Celery beat monitoring: the underserved problem
Beat is the part of Celery that fires scheduled tasks. It's also the most overlooked part of Celery monitoring. Tasks get dashboards, workers get heartbeats, queues get depth charts. Beat gets a config file and a hopeful "it's been running fine for months." When beat fails, your scheduled work just stops. No errors, no alerts, just silence.
This guide covers why beat monitoring is underserved across the Celery ecosystem, what proper beat schedule monitoring should actually cover, and the six specific ways beat fails in production that monitoring needs to catch.
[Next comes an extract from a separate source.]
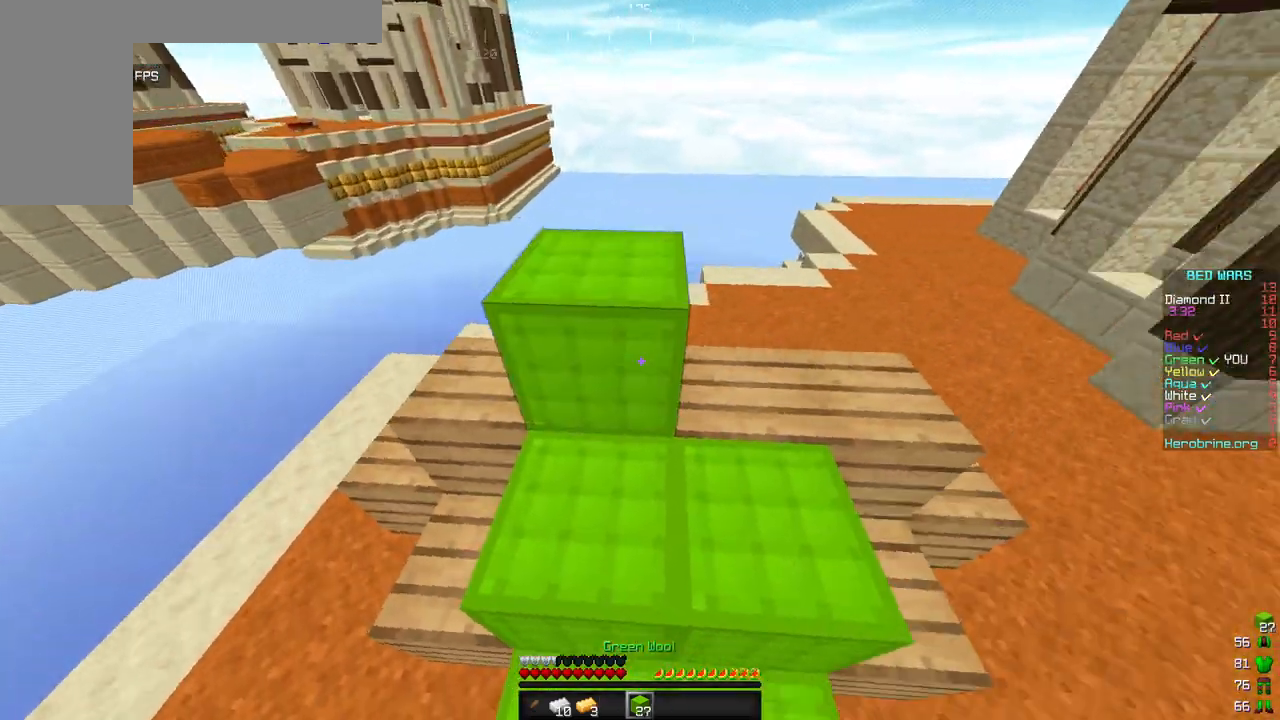
{"keys": ["w"], "mouse": [], "events": [[68, "w", "down"], [136, "d", "up"], [204, "mouse_right", "up"]]}
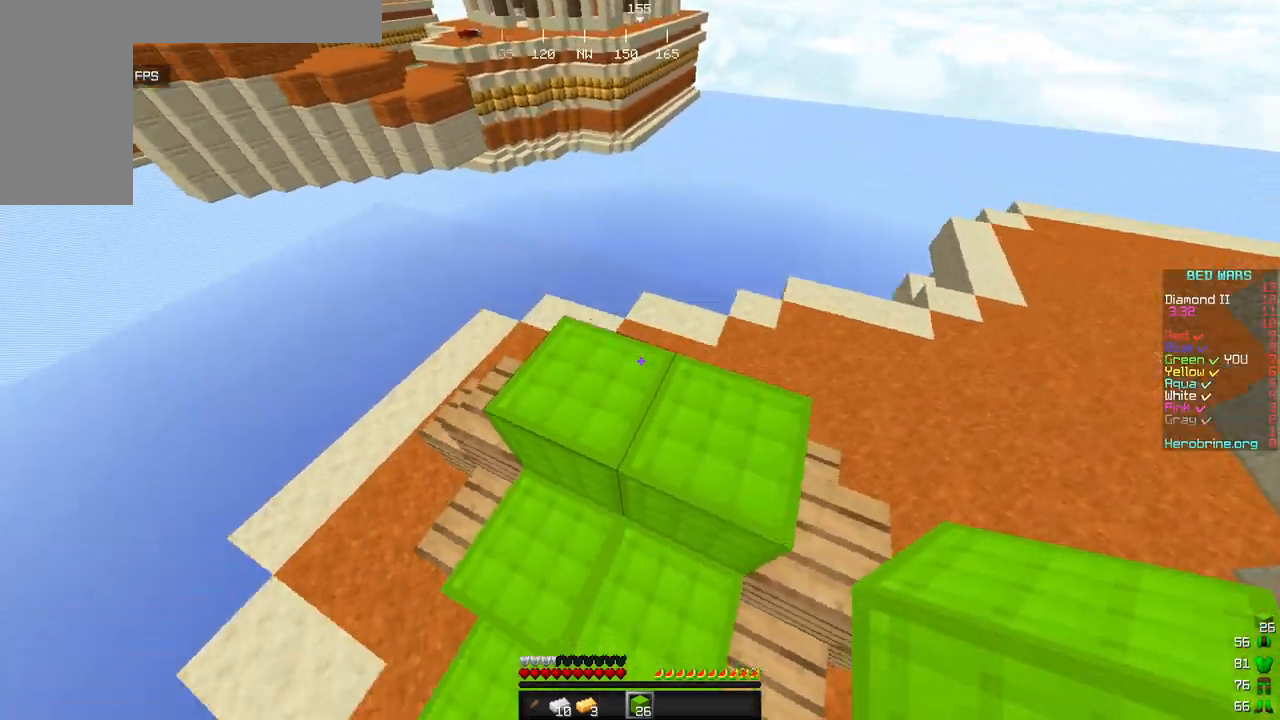
{"keys": ["d"], "mouse": ["right"], "events": [[102, "d", "down"], [341, "w", "up"], [443, "mouse_right", "down"]]}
Why beat monitoring is overlooked
The reason beat monitoring is underserved is structural, not accidental. The tools that dominate Celery monitoring all came from somewhere else, and beat sits in the gap between their primary signals.
Flower came from the "what's happening right now" angle. It's a real-time inspector, a web UI for currently-running tasks and currently-online workers. Beat schedules are mostly invisible to a real-time inspector because a fire happens once and disappears into the task stream. You can see the task the fire produced, but you can't easily see whether the schedule fired on time, or whether it's still firing at all. Flower has no native beat monitoring.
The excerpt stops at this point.